--- Exercise data Enclosed Below ---

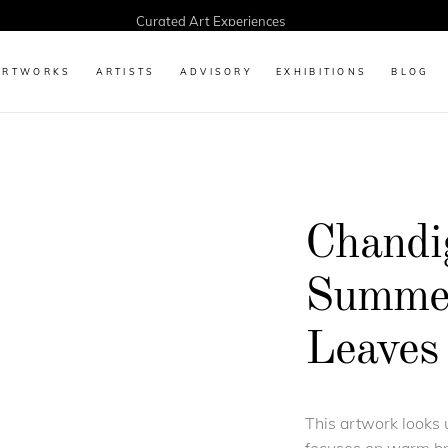
Curated Art Experiences
ARTWORKS
ARTISTS
ADVISORY
EXHIBITIONS
BLOG
Chandi
Summer
Leaves 
This artwork looks 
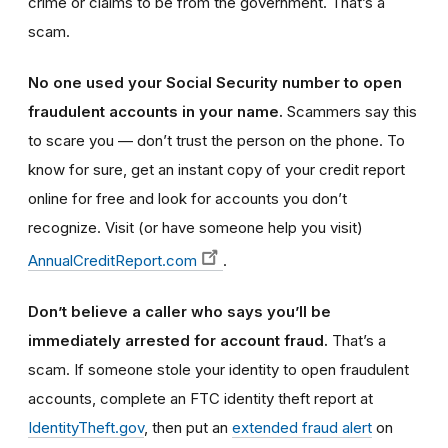
crime or claims to be from the government. That’s a
scam.
No one used your Social Security number to open
fraudulent accounts in your name.
Scammers say this
to scare you — don’t trust the person on the phone. To
know for sure, get an instant copy of your credit report
online for free and look for accounts you don’t
recognize. Visit (or have someone help you visit)
AnnualCreditReport.com
.
Don’t believe a caller who says you’ll be
immediately arrested for account fraud.
That’s a
scam. If someone stole your identity to open fraudulent
accounts, complete an FTC identity theft report at
IdentityTheft.gov
, then put an
extended fraud alert
on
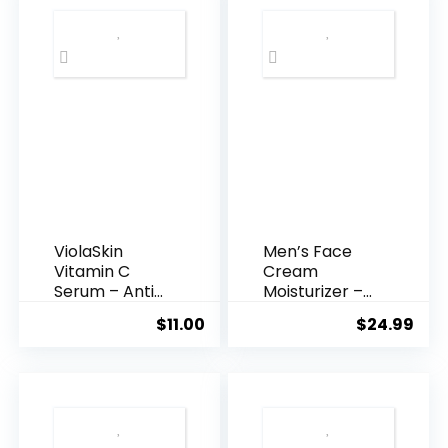
ViolaSkin
Men’s Face
Vitamin C
Cream
Serum – Anti
Moisturizer –
Ageing, Hyd...
Anti-Ag...
$
11.00
$
24.99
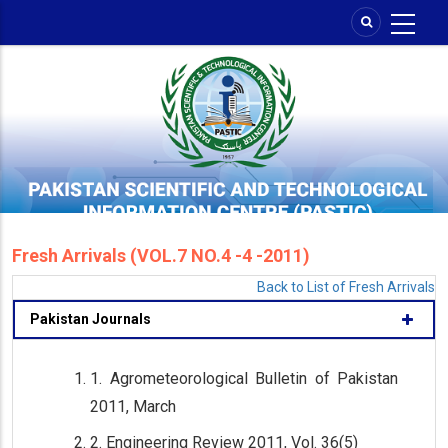
Skip
to
main
content
Fresh Arrivals (VOL.7 NO.4 -4 -2011)
Back to List of Fresh Arrivals
Pakistan Journals
1. Agrometeorological Bulletin of Pakistan
2011, March
2. Engineering Review 2011, Vol. 36(5)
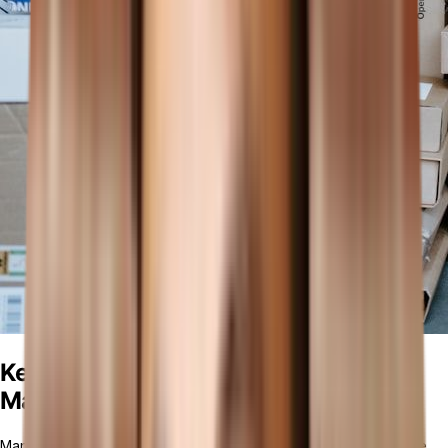
Key Features of Manufacturing
Management Software
Manufacturing management software provides a comprehensive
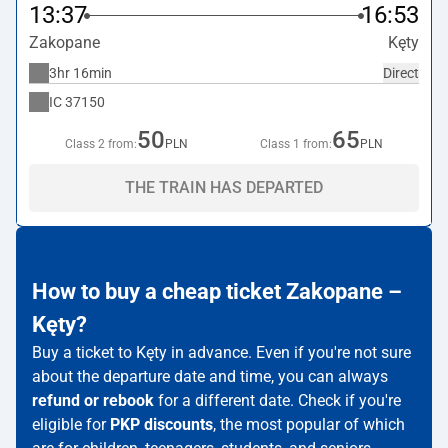
13:37
16:53
Zakopane
Kęty
3hr 16min
Direct
IC
37150
50
65
Class 2 from:
PLN
Class 1 from:
PLN
THE TRAIN HAS DEPARTED
How to buy a cheap ticket Zakopane –
Kęty?
Buy a ticket to Kęty in advance. Even if you're not sure
about the departure date and time, you can always
refund or rebook
for a different date. Check if you're
eligible for
PKP discounts
, the most popular of which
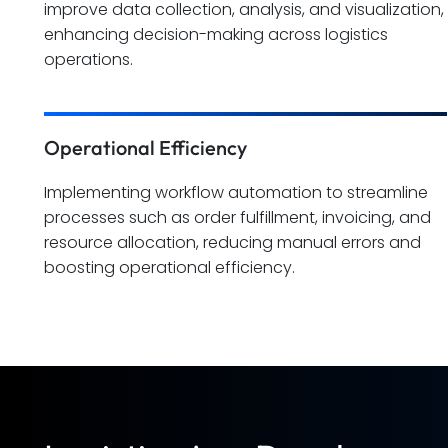
improve data collection, analysis, and visualization,
enhancing decision-making across logistics
operations.
Operational Efficiency
Implementing workflow automation to streamline
processes such as order fulfillment, invoicing, and
resource allocation, reducing manual errors and
boosting operational efficiency.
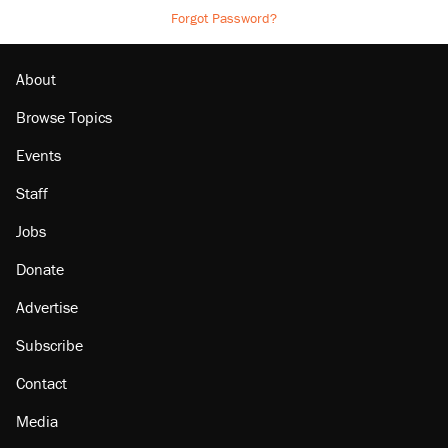
Forgot Password?
About
Browse Topics
Events
Staff
Jobs
Donate
Advertise
Subscribe
Contact
Media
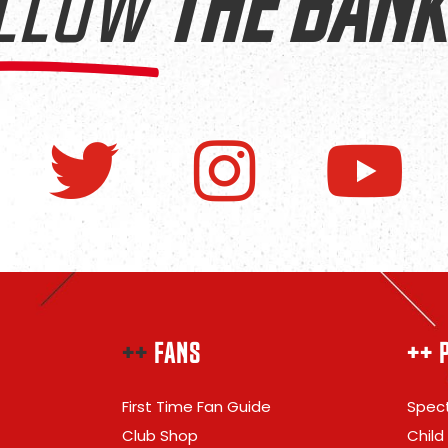
LLOW
THE BANK
++
FANS
++ 
First Time Fan Guide
Spect
Club Shop
Child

--- End of Enclosed Exercise data ---

* **What you are asked to do**
Copy every line above word for word, and leave out the pictures.

* **Task response**
Curated Art Experiences
ARTWORKS
ARTISTS
ADVISORY
EXHIBITIONS
BLOG
Chandi
Summer
Leaves 
This artwork looks 
crime or claims to be from the government. That’s a
scam.
No one used your Social Security number to open
fraudulent accounts in your name.
Scammers say this
to scare you — don’t trust the person on the phone. To
know for sure, get an instant copy of your credit report
online for free and look for accounts you don’t
recognize. Visit (or have someone help you visit)
AnnualCreditReport.com
.
Don’t believe a caller who says you’ll be
immediately arrested for account fraud.
That’s a
scam. If someone stole your identity to open fraudulent
accounts, complete an FTC identity theft report at
IdentityTheft.gov
, then put an
extended fraud alert
on
ViolaSkin
Men’s Face
Vitamin C
Cream
Serum – Anti
Moisturizer –
Ageing, Hyd...
Anti-Ag...
$
11.00
$
24.99
Skip
to
main
content
Fresh Arrivals (VOL.7 NO.4 -4 -2011)
Back to List of Fresh Arrivals
Pakistan Journals
1. Agrometeorological Bulletin of Pakistan
2011, March
2. Engineering Review 2011, Vol. 36(5)
Key Features of Manufacturing
Management Software
Manufacturing management software provides a comprehensive
13:37
16:53
Zakopane
Kęty
3hr 16min
Direct
IC
37150
50
65
Class 2 from:
PLN
Class 1 from:
PLN
THE TRAIN HAS DEPARTED
How to buy a cheap ticket Zakopane –
Kęty?
Buy a ticket to Kęty in advance. Even if you're not sure
about the departure date and time, you can always
refund or rebook
for a different date. Check if you're
eligible for
PKP discounts
, the most popular of which
improve data collection, analysis, and visualization,
enhancing decision-making across logistics
operations.
Operational Efficiency
Implementing workflow automation to streamline
processes such as order fulfillment, invoicing, and
resource allocation, reducing manual errors and
boosting operational efficiency.
Forgot Password?
About
Browse Topics
Events
Staff
Jobs
Donate
Advertise
Subscribe
Contact
Media
LLOW
THE BANK
++
FANS
++ 
First Time Fan Guide
Spect
Club Shop
Child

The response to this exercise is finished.